Ia menyayangkan tidak adanya kontrol dan aturan tegas dari pemerintah mengenai hate speech ini. Selain itu masyarakat sipil juga tidak bisa menjadi gerakan kontrol atas hal tersebut.
“Bisa jadi sebagian merasa risih atas ucapan-ucapan itu, namun karena harus beribadah dan tidak ada pilihan tempat mereka hanya bisa mendengar. Saya berharap masyarakat memiliki filter yang kuat,” ujarnya.
Namun apakah hate speech berkorelasi dengan terorisme? “Beberapa hasil survei terakhir menyebutkan bahwa ceramah-ceramah keagamaan yang menebarkan kebencian mendorong orang untuk melakukan aksi-aksi radikalisme,” jawabnya.

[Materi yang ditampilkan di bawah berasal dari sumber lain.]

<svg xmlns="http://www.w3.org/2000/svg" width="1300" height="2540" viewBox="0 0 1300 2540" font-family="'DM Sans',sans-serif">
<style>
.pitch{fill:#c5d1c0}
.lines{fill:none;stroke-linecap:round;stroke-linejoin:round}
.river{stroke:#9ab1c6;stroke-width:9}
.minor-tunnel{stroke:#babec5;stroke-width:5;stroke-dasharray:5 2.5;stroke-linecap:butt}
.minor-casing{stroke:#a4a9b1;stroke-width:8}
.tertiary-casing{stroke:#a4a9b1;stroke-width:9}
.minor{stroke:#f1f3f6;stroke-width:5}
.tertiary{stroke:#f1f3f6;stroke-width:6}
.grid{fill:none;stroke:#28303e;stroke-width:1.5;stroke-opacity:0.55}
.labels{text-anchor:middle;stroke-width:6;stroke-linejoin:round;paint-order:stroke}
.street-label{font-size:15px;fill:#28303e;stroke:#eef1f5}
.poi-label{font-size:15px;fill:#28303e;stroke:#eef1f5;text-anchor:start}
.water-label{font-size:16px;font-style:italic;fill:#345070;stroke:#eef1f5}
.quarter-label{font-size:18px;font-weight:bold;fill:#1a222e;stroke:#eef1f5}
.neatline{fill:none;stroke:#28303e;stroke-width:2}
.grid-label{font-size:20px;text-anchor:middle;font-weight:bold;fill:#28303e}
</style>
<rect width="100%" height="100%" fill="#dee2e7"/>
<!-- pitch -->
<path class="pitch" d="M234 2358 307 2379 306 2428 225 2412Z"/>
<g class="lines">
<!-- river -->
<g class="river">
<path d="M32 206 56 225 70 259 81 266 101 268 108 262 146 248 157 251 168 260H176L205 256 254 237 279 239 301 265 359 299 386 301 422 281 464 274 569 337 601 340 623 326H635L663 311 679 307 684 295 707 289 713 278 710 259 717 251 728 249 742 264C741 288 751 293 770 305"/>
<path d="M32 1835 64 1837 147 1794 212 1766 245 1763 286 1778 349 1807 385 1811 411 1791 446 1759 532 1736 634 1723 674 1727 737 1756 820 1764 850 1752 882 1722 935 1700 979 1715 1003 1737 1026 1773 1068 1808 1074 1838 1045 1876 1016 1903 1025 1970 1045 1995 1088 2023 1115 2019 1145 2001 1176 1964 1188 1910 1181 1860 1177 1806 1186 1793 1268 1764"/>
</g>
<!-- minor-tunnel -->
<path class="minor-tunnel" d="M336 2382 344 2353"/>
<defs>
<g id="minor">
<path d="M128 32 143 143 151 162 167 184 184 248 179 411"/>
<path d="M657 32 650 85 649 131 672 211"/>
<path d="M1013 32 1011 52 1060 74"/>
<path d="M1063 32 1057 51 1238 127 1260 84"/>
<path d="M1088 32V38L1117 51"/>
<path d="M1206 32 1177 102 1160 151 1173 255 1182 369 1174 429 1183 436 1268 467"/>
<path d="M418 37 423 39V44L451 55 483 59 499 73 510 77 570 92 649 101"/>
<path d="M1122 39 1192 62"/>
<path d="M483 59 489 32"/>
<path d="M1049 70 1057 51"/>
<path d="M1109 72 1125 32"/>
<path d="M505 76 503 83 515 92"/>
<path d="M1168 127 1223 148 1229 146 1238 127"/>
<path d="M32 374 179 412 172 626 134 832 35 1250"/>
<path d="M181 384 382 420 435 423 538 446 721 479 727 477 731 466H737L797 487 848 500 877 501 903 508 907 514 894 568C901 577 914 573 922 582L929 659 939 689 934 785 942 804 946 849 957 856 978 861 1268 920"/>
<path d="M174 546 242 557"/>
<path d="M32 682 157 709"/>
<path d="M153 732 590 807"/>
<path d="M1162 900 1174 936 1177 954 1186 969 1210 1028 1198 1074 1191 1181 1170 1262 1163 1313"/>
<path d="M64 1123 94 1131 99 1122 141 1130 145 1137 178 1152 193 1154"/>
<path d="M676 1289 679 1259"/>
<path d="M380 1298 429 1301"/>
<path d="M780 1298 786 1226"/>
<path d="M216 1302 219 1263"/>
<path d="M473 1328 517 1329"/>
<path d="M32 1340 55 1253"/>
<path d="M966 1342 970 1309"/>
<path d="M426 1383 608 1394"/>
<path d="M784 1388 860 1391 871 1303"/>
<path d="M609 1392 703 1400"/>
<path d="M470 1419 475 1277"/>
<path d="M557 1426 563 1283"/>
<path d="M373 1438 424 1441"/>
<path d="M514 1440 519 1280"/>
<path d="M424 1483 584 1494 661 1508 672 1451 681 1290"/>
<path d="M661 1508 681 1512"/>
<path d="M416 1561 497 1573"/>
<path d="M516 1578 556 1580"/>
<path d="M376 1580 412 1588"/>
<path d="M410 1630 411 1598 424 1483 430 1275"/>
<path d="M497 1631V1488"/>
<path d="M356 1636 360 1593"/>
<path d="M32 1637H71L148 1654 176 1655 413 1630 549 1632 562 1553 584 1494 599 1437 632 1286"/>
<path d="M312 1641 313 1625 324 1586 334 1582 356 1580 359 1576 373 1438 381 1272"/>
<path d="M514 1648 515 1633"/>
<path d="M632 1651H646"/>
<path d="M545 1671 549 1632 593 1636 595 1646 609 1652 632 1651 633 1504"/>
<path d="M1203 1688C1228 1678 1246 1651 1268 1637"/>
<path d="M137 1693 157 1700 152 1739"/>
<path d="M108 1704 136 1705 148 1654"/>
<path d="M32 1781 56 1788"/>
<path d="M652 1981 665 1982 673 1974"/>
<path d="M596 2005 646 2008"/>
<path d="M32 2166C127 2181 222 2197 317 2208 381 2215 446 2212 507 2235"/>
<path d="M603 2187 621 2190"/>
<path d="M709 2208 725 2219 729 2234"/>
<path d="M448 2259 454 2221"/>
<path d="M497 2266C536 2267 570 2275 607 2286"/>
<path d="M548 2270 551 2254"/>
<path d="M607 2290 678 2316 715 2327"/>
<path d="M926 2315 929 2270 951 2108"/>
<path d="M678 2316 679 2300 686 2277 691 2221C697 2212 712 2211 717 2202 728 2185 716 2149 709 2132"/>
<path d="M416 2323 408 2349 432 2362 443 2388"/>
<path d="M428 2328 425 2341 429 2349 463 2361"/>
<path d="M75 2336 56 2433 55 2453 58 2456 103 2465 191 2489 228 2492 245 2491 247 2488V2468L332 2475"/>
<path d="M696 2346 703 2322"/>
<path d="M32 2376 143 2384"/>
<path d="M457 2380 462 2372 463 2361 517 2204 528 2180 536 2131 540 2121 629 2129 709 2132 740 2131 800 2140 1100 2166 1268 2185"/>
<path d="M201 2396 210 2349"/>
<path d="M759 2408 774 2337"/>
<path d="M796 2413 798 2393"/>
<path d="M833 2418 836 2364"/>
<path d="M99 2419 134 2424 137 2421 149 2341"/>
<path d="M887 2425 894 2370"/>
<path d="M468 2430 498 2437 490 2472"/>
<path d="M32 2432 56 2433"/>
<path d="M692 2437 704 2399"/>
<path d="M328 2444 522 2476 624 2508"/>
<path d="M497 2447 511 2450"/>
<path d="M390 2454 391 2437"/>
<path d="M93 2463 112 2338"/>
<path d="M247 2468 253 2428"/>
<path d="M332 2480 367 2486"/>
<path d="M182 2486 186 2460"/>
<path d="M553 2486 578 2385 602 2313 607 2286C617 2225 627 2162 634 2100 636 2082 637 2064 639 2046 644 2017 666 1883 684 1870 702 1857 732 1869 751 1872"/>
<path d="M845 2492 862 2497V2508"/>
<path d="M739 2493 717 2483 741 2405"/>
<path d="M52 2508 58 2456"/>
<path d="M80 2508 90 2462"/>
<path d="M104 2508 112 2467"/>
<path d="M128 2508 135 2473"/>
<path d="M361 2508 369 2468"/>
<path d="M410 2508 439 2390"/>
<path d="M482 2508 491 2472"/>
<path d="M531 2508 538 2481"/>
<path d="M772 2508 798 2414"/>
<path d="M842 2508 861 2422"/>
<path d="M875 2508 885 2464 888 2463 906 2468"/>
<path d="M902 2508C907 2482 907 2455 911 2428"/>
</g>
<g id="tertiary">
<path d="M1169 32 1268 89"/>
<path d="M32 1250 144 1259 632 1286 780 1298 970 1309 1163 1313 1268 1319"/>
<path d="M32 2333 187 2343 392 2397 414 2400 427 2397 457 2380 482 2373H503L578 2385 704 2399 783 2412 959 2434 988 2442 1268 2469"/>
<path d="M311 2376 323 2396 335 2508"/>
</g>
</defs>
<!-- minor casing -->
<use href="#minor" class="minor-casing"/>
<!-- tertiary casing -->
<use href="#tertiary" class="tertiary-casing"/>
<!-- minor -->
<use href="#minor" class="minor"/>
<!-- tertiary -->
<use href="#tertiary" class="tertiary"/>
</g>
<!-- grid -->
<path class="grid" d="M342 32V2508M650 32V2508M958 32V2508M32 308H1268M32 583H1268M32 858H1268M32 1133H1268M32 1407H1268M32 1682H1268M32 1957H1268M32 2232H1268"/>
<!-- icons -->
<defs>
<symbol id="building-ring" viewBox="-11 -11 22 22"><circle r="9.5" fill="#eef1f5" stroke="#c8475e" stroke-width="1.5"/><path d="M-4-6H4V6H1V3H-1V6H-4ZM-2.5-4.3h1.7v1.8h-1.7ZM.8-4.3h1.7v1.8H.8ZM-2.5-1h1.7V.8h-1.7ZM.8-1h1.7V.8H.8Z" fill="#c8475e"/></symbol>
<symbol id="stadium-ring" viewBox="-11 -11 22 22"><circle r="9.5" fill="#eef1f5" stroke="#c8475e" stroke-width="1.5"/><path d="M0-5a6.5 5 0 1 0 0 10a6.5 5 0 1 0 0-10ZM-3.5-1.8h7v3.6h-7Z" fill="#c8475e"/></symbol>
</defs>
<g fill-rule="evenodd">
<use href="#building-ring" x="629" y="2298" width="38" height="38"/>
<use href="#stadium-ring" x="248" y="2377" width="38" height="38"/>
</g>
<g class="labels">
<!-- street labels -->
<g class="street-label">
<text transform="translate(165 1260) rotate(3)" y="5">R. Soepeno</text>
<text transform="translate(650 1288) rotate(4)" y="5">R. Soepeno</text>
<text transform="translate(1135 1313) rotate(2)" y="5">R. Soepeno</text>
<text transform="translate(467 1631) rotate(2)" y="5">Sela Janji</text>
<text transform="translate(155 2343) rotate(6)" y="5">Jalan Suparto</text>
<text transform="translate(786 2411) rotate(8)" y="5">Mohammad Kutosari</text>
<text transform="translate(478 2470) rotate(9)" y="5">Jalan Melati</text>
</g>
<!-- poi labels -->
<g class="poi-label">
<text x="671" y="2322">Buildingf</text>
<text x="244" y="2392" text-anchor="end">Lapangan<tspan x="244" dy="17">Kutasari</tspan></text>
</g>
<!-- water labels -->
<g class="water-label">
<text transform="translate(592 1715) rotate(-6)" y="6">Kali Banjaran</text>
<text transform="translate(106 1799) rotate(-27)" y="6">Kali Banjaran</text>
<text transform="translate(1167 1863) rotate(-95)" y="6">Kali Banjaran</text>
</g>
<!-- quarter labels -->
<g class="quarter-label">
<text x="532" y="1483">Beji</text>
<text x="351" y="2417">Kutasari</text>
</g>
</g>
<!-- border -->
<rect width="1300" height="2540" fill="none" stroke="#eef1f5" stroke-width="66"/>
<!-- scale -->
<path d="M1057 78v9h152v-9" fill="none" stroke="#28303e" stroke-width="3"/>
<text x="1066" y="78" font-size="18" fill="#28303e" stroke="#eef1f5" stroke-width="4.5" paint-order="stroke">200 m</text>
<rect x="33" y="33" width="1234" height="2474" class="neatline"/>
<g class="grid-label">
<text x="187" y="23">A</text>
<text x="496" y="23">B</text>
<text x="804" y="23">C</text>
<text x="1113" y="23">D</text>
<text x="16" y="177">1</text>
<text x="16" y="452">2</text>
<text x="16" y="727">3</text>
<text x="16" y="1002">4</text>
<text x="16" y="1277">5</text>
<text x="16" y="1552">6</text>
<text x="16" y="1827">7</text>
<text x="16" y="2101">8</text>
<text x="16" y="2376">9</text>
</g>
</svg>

Ia mengusulkan agar aturan hate speech digodok dalam musyawarah para pengambil keputusan dengan melibatkan para tokoh agama perwakilan pelbagai Ormas keagamaan.
“Semestinya soal perbedaan mazhab dan akidah dapat dibicarakan dalam forum-forum diskusi ilmiah yang menjunjung tinggi etika akademis, bukan dalam ruang publik yang saling menghujat satu sama lain,” tandasnya.
Nia mengapresiasi tindakan kepolisian yang cukup berhasil mencegah aksi-aksi teror melalui serangkaian penangkapan. Namun dalam hematnya, jika Negara membiarkan hate speech, itu sama saja Negara melakukan pemeliharaan atas bibit terorisme.